Çanakkale Savaşı’nda yer almış Ankara’nın Koçhisar Kazasının Kaman Köyünden Oruç Oğullarından Kadir Oğlu Sadık’ın muharebedeki kahramanlık hikâyesi…
17 Ağustos 1915- Kerevizdere, Kurt Kuyuları
Harbin en müthiş ve en ateşli bir gününü yaşıyorduk. Düşmanın piyade ateşi, bombaları, alışkanlık nedeniyle artık bize doğal geliyor, hatta bir eğlence teşkil ediyordu. Üzerimizden geçen kurşunları hemen el ile tutacak gibi idik. Fakat bu defa düşman, ölüm fırtınaları koparan koca mermilerini o kadar büyük bir mesuliyetle üzerimize savurmuş ve o kadar çok top ve havan mermisi atmıştı ki, nasıl olup da siperlerimizin alt üst olmadığına onlardan çok biz hayret ediyorduk. Düşmana bu müthiş faaliyetlerini, yine bir makam ve bir şey kazandırmamakla nihayetlendiren gece bastırdı.

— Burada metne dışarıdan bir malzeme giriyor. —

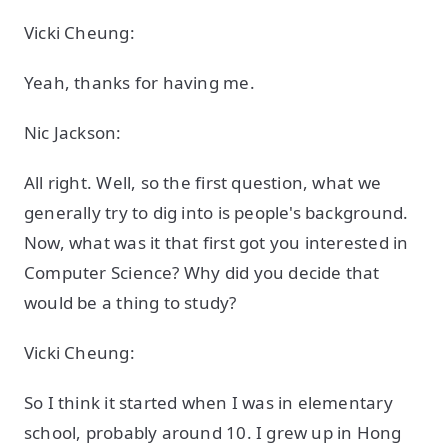
Vicki Cheung:
Yeah, thanks for having me.
Nic Jackson:
All right. Well, so the first question, what we
generally try to dig into is people's background.
Now, what was it that first got you interested in
Computer Science? Why did you decide that
would be a thing to study?
Vicki Cheung:
So I think it started when I was in elementary
school, probably around 10. I grew up in Hong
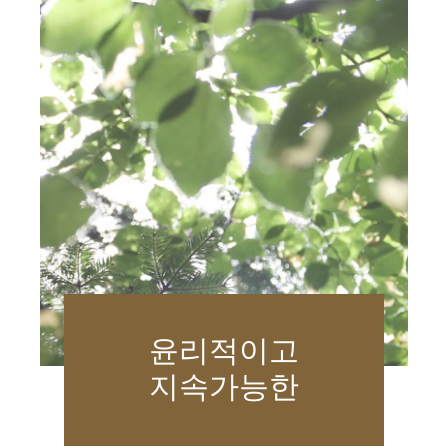
윤리적이고
지속가능한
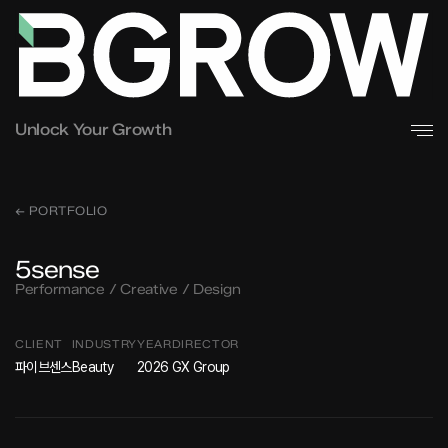
Unlock Your Growth
← PORTFOLIO
5sense
Performance / Creative / Design
CLIENT
INDUSTRY
YEAR
DIRECTOR
파이브센스
Beauty
2026
GX Group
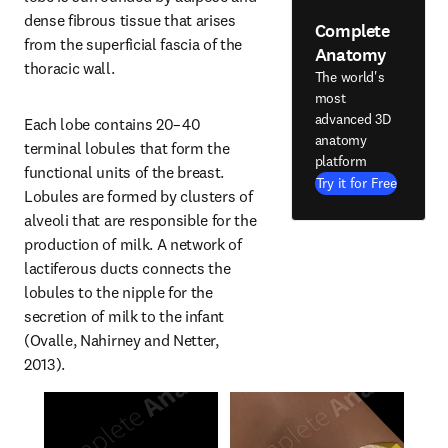
dense fibrous tissue that arises 
Complete
from the superficial fascia of the 
Anatomy
thoracic wall.
The world's
most
advanced 3D
Each lobe contains 20–40 
anatomy
terminal lobules that form the 
platform
functional units of the breast. 
Try it for Free
Lobules are formed by clusters of 
alveoli that are responsible for the 
production of milk. A network of 
lactiferous ducts connects the 
lobules to the nipple for the 
secretion of milk to the infant 
(Ovalle, Nahirney and Netter, 
2013).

Biraz sonra bölüğümün 1’nci Takım Çavuş’u bana yaklaşarak;
-Efendim, dedi. Bizim takımdan Kadir oğlu Sadık, siperlerden fırladı. Düşmanın gündüz attığı top ve havan mermilerinin patlamayanlarını kucaklayıp düşman siperlerinin önüne götürüp, bırakıyor. Kendisine o kadar söyledik. Etme be Sadık, gel, tehlikelidir, dedik. Ama dinlemedi ve eliyle göstererek;
-İşte, bakın! dedi.
Gerçekten kahraman Sadık karanlıktan istifade ederek, top ve havan mermilerini düşman siperlerinin önüne taşıyor, yerleştiriyordu. Dönüşünde Sadık’ı çağırdım.
-Sadık, ne yaptın! dedim. Yarın yine bize atsın diye mi düşmana top ve havan mermisi taşıyorsun?

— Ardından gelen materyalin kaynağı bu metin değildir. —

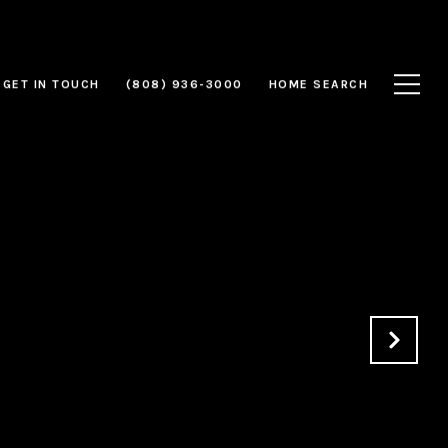
GET IN TOUCH
(808) 936-3000
HOME SEARCH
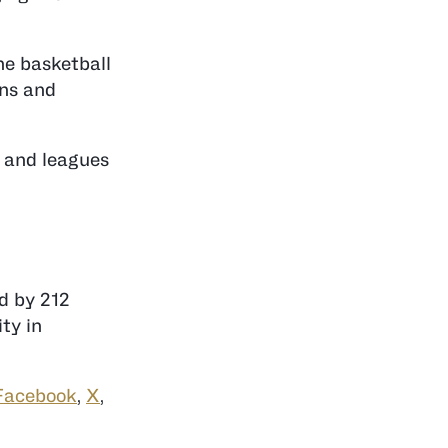
he basketball
ans and
s and leagues
ed by 212
ty in
Facebook
,
X
,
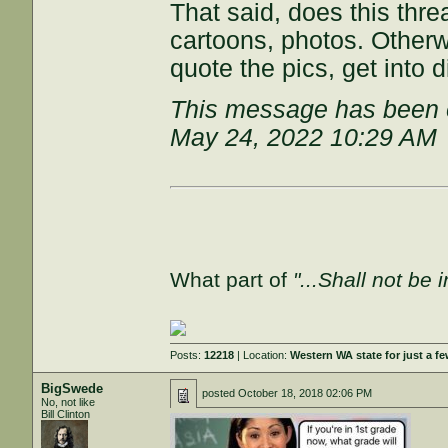
That said, does this thr
cartoons, photos. Otherw
quote the pics, get into
This message has been e
May 24, 2022 10:29 AM
What part of
"...Shall not be 
Posts:
12218
| Location:
Western WA state for just a fe
BigSwede
posted
October 18, 2018 02:06 PM
No, not like
Bill Clinton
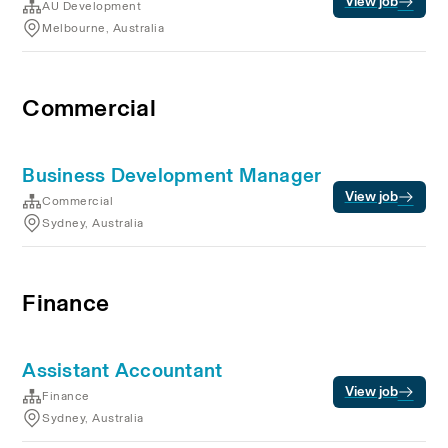
View job
AU Development
Melbourne, Australia
Commercial
Business Development Manager
View job
Commercial
Sydney, Australia
Finance
Assistant Accountant
View job
Finance
Sydney, Australia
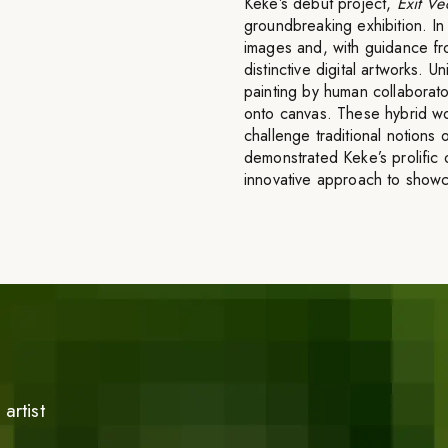
Keke’s debut project,
Exit Ve
groundbreaking exhibition. I
images and, with guidance fr
distinctive digital artworks. 
painting by human collaborator
onto canvas. These hybrid wo
challenge traditional notions o
demonstrated Keke’s prolific o
innovative approach to showca
artist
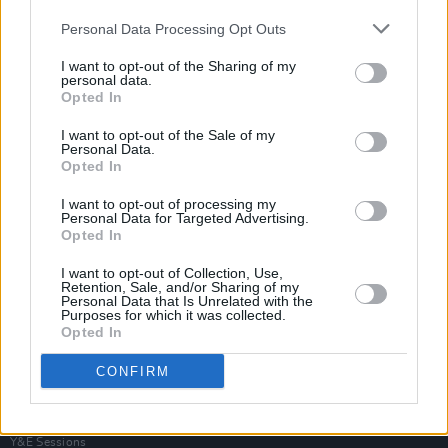
Personal Data Processing Opt Outs
I want to opt-out of the Sharing of my
personal data.
Opted In
I want to opt-out of the Sale of my
Personal Data.
Opted In
I want to opt-out of processing my
Personal Data for Targeted Advertising.
Opted In
I want to opt-out of Collection, Use,
Retention, Sale, and/or Sharing of my
Personal Data that Is Unrelated with the
Purposes for which it was collected.
Login
Opted In
Subscribe
CONFIRM
Van Morrison Project
Up Close and Personal
Rapid Fire
Now We’re Talking
Y&E Sessions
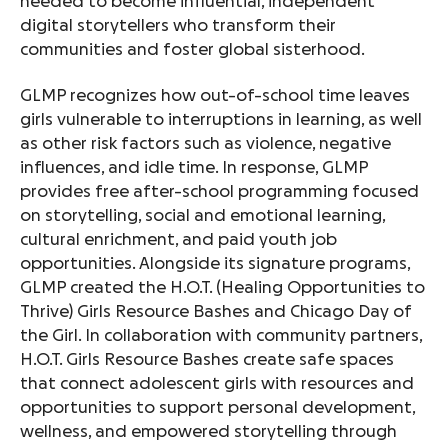
needed to become influential, independent
digital storytellers who transform their
communities and foster global sisterhood.
GLMP recognizes how out-of-school time leaves
girls vulnerable to interruptions in learning, as well
as other risk factors such as violence, negative
influences, and idle time. In response, GLMP
provides free after-school programming focused
on storytelling, social and emotional learning,
cultural enrichment, and paid youth job
opportunities. Alongside its signature programs,
GLMP created the H.O.T. (Healing Opportunities to
Thrive) Girls Resource Bashes and Chicago Day of
the Girl. In collaboration with community partners,
H.O.T. Girls Resource Bashes create safe spaces
that connect adolescent girls with resources and
opportunities to support personal development,
wellness, and empowered storytelling through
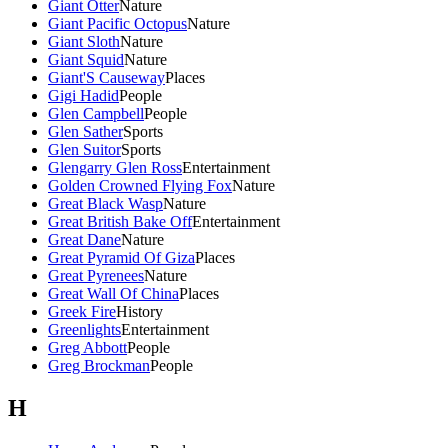
Giant Otter
Nature
Giant Pacific Octopus
Nature
Giant Sloth
Nature
Giant Squid
Nature
Giant'S Causeway
Places
Gigi Hadid
People
Glen Campbell
People
Glen Sather
Sports
Glen Suitor
Sports
Glengarry Glen Ross
Entertainment
Golden Crowned Flying Fox
Nature
Great Black Wasp
Nature
Great British Bake Off
Entertainment
Great Dane
Nature
Great Pyramid Of Giza
Places
Great Pyrenees
Nature
Great Wall Of China
Places
Greek Fire
History
Greenlights
Entertainment
Greg Abbott
People
Greg Brockman
People
H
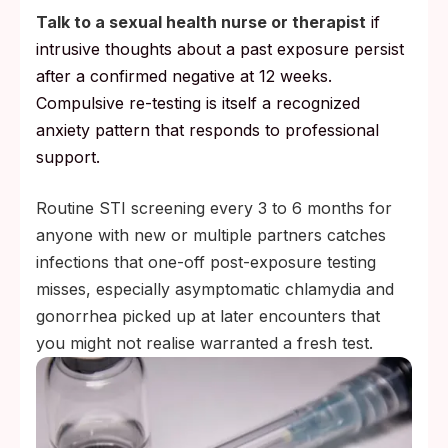
Talk to a sexual health nurse or therapist
if
intrusive thoughts about a past exposure persist
after a confirmed negative at 12 weeks.
Compulsive re-testing is itself a recognized
anxiety pattern that responds to professional
support.
Routine STI screening every 3 to 6 months for
anyone with new or multiple partners catches
infections that one-off post-exposure testing
misses, especially asymptomatic chlamydia and
gonorrhea picked up at later encounters that
you might not realise warranted a fresh test.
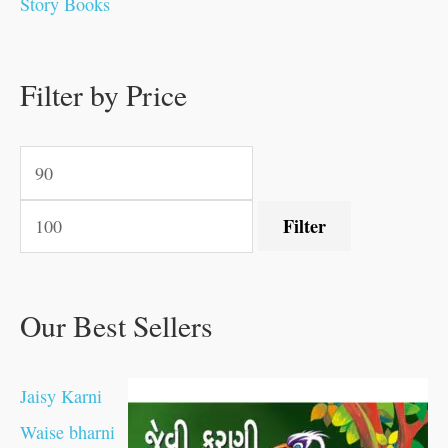
Story Books
.
.
.
.
0
0
0
0
.
.
0
0
0
0
0
.
.
Filter by Price
0
0
0
.
.
.
.
.
Filter
Our Best Sellers
Jaisy Karni
Waise bharni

-Hayır, beyefendi. Onları kendi kazdıkları kuyuya düşüreceğim.
-Nasıl? Onlara cephane, mermi, top ve havan mermisi taşıyarak mı?
-Kusura bakma, beyefendi… Bana yarın sabaha kadar müsaade et, o zaman düşman siperlerinde kazdıkları kuyuları görürsün.
Maksadını anlamıştım. Bu fedakâr vatanperveri bakışlarımla ve bütün ruhumla takdir ve teşvik ederek, “Peki Sadık, göreyim seni” dedim.
18 Ağustos 1915
Şafak atar atmaz, düşmanın karşımızdaki iki siperinin müthiş sesler, gözleri tırmalayan infilâklarla alt üst olduğunu ve pek çok zayiat verdiği görülüyordu.
Kahraman Sadık, gece yerleştirdiği top ve hava mermilerini, tam isabetli atışlarıyla infilâk ettirmekte muvaffak olmuştu. Hemen yanına gittim. Ben ona “Aferin Sadık” diye takdir ve teşekkür etmek isterken o:
-Beyefendi bak, akşam dediğim kuyuları görüyor musun? diyor ve gülüyordu.
Akşama kadar yapılan hücumlarda hep Sadık’ın düşmana bir arslan gibi saldırdığını gördüm. Ne çare ki akşamüzeri hain bir kurşun onu yeni bir kahramanlığı sırasında topraklara serdi.
Yine, kendi kurşunuyla yaralanan bir düşman askerini ölümden kurtararak siperimize getirmek üzere iken, yan tarafından gelen bir kurşun, Sadık’a pek sevdiği şehitlik rütbesini kazandırdı.
Ne kadar gıpta edilecek bir durumdur ki, ölüm onu, hayattakilere yeni ve son bir kahramanlık ilavesine engel teşkil edememiştir.[1]
[1] Cepheden Mektuplar, Haz. Hülya Yarar-Mustafa Delialioğlu, Ankara: Milli Savunma Bakanlığı,1999.